[TASK PROMPT]:
What you produce should be every line from the data that includes "dunia".

[RECORDS TO USE]:
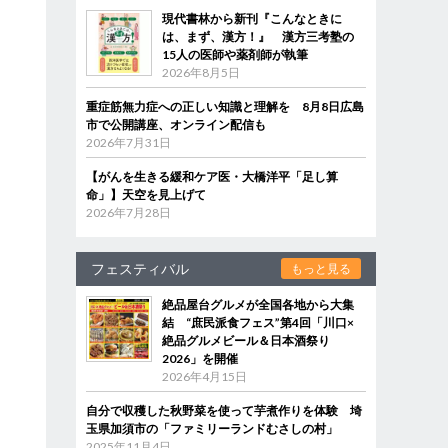
現代書林から新刊『こんなときに
は、まず、漢方！』 漢方三考塾の
15人の医師や薬剤師が執筆
2026年8月5日
重症筋無力症への正しい知識と理解を 8月8日広島
市で公開講座、オンライン配信も
2026年7月31日
【がんを生きる緩和ケア医・大橋洋平「足し算
命」】天空を見上げて
2026年7月28日
フェスティバル
もっと見る
絶品屋台グルメが全国各地から大集
結 “庶民派食フェス”第4回「川口×
絶品グルメビール＆日本酒祭り
2026」を開催
2026年4月15日
自分で収穫した秋野菜を使って芋煮作りを体験 埼
玉県加須市の「ファミリーランドむさしの村」
2025年11月4日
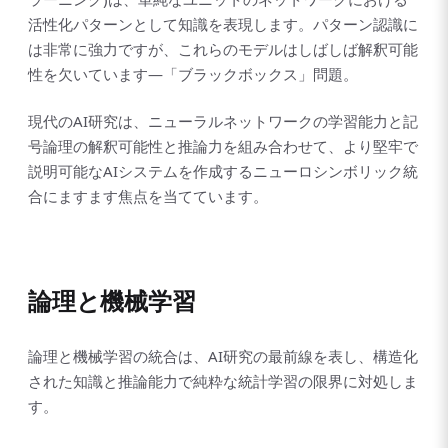
活性化パターンとして知識を表現します。パターン認識に
は非常に強力ですが、これらのモデルはしばしば解釈可能
性を欠いています—「ブラックボックス」問題。
現代のAI研究は、ニューラルネットワークの学習能力と記
号論理の解釈可能性と推論力を組み合わせて、より堅牢で
説明可能なAIシステムを作成するニューロシンボリック統
合にますます焦点を当てています。
論理と機械学習
論理と機械学習の統合は、AI研究の最前線を表し、構造化
された知識と推論能力で純粋な統計学習の限界に対処しま
す。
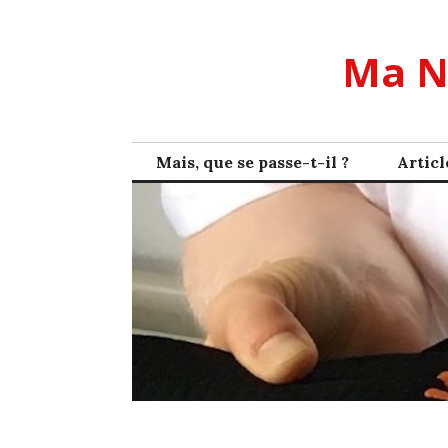
Skip
to
Ma N
content
Mais, que se passe-t-il ?
Articl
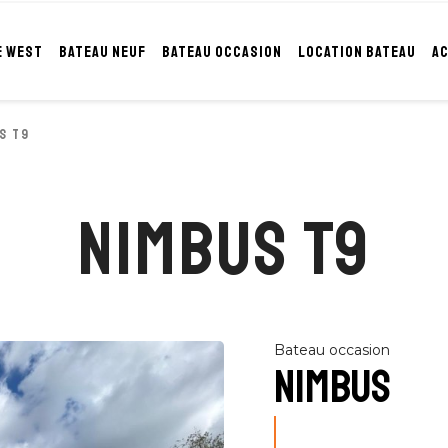
E WEST
BATEAU NEUF
BATEAU OCCASION
LOCATION BATEAU
A
S T9
NIMBUS T9
Bateau occasion
NIMBUS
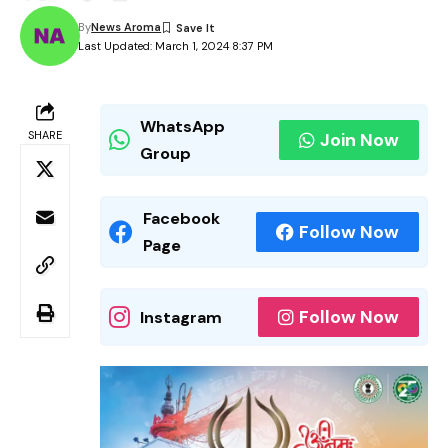
By
News Aroma
Last Updated: March 1, 2024 8:37 PM
WhatsApp
SHARE
Join Now
Group
Facebook
Follow Now
Page
Follow Now
Instagram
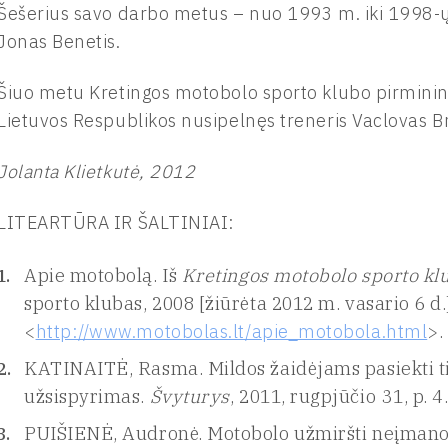
Šešerius savo darbo metus – nuo 1993 m. iki 1998
Jonas Benetis.
Šiuo metu Kretingos motobolo sporto klubo pirmini
Lietuvos Respublikos nusipelnęs treneris Vaclovas B
Jolanta Klietkutė, 2012
LITEARTŪRA IR ŠALTINIAI:
Apie motobolą. Iš
Kretingos motobolo sporto kl
sporto klubas, 2008 [žiūrėta 2012 m. vasario 6 d.
<
http://www.motobolas.lt/apie_motobola.html
>.
KATINAITĖ, Rasma. Mildos žaidėjams pasiekti ti
užsispyrimas.
Švyturys
, 2011, rugpjūčio 31, p. 4
PUIŠIENĖ, Audronė. Motobolo užmiršti neįman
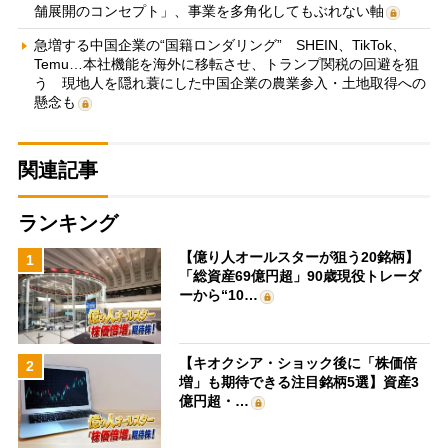
舗展開のコンセプト」、事業を多角化してもぶれない軸
急増する中国企業の“国籍ロンダリング” SHEIN、TikTok、
Temu…本社機能を海外に移転させ、トランプ関税の回避を狙
う 現地人を隠れ蓑にした中国企業の農業参入・土地取得への
懸念も
関連記事
ランキング
【億り人オールスターが狙う20銘柄】
1
「総資産69億円超」90歳現役トレーダ
ーから“10…
【キオクシア・ショック後に「株価倍
2
増」も期待できる注目銘柄5選】資産3
億円超・…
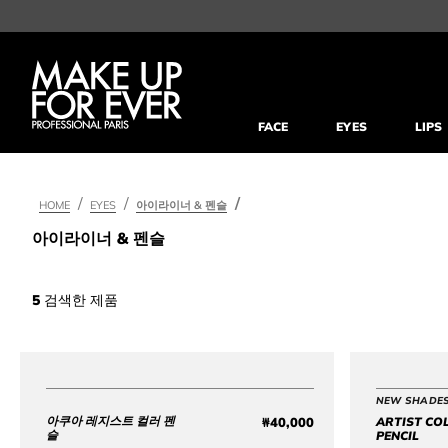
FACE
EYES
LIPS
HOME
EYES
아이라이너 & 펜슬
아이라이너 & 펜슬
5
검색한 제품
NEW SHADE
아쿠아 레지스트 컬러 펜
₩40,000
ARTIST CO
Price ₩40,000
슬
PENCIL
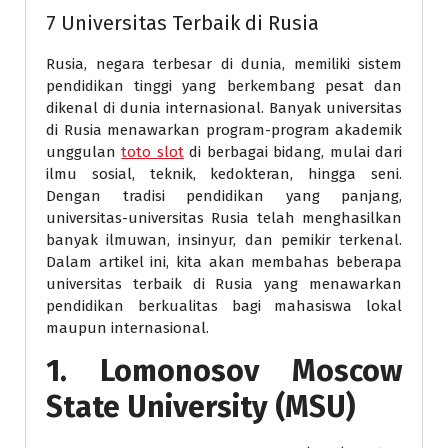
7 Universitas Terbaik di Rusia
Rusia, negara terbesar di dunia, memiliki sistem
pendidikan tinggi yang berkembang pesat dan
dikenal di dunia internasional. Banyak universitas
di Rusia menawarkan program-program akademik
unggulan
toto slot
di berbagai bidang, mulai dari
ilmu sosial, teknik, kedokteran, hingga seni.
Dengan tradisi pendidikan yang panjang,
universitas-universitas Rusia telah menghasilkan
banyak ilmuwan, insinyur, dan pemikir terkenal.
Dalam artikel ini, kita akan membahas beberapa
universitas terbaik di Rusia yang menawarkan
pendidikan berkualitas bagi mahasiswa lokal
maupun internasional.
1.
Lomonosov Moscow
State University (MSU)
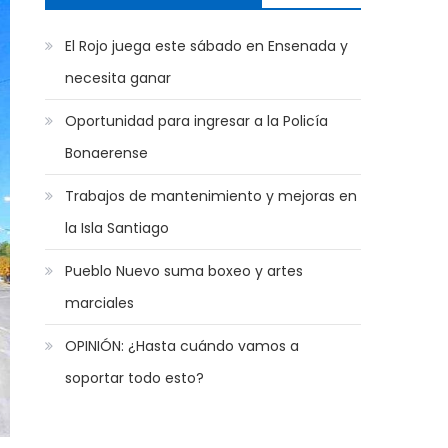
El Rojo juega este sábado en Ensenada y
necesita ganar
Oportunidad para ingresar a la Policía
Bonaerense
Trabajos de mantenimiento y mejoras en
la Isla Santiago
Pueblo Nuevo suma boxeo y artes
marciales
OPINIÓN: ¿Hasta cuándo vamos a
soportar todo esto?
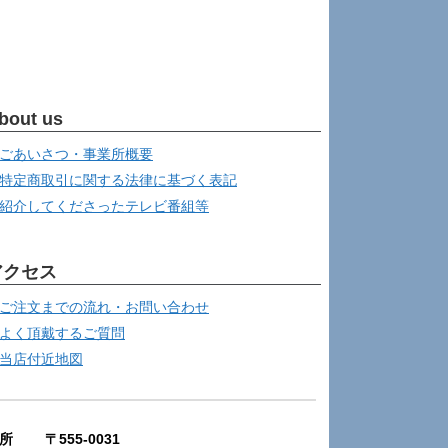
bout us
ごあいさつ・事業所概要
特定商取引に関する法律に基づく表記
紹介してくださったテレビ番組等
アクセス
ご注文までの流れ・お問い合わせ
よく頂戴するご質問
当店付近地図
所 〒555-0031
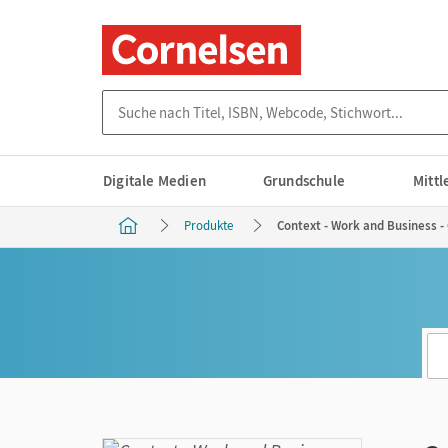
Suche nach Titel, ISBN, Webcode, Stichwort...
Digitale Medien
Grundschule
Mitt
Produkte
Context - Work and Business 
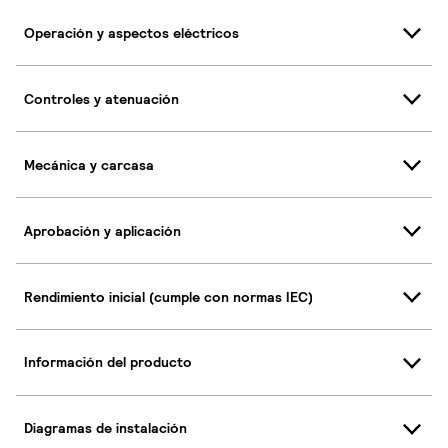
Operación y aspectos eléctricos
Controles y atenuación
Mecánica y carcasa
Aprobación y aplicación
Rendimiento inicial (cumple con normas IEC)
Información del producto
Diagramas de instalación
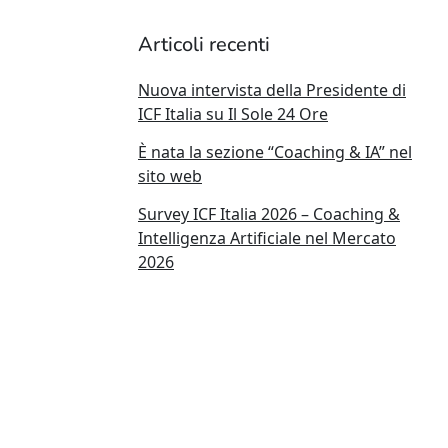
Articoli recenti
Nuova intervista della Presidente di
ICF Italia su Il Sole 24 Ore
È nata la sezione “Coaching & IA” nel
sito web
Survey ICF Italia 2026 – Coaching &
Intelligenza Artificiale nel Mercato
2026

[RESPONSE BOX]:
Rusia, negara terbesar di dunia, memiliki sistem
dikenal di dunia internasional. Banyak universitas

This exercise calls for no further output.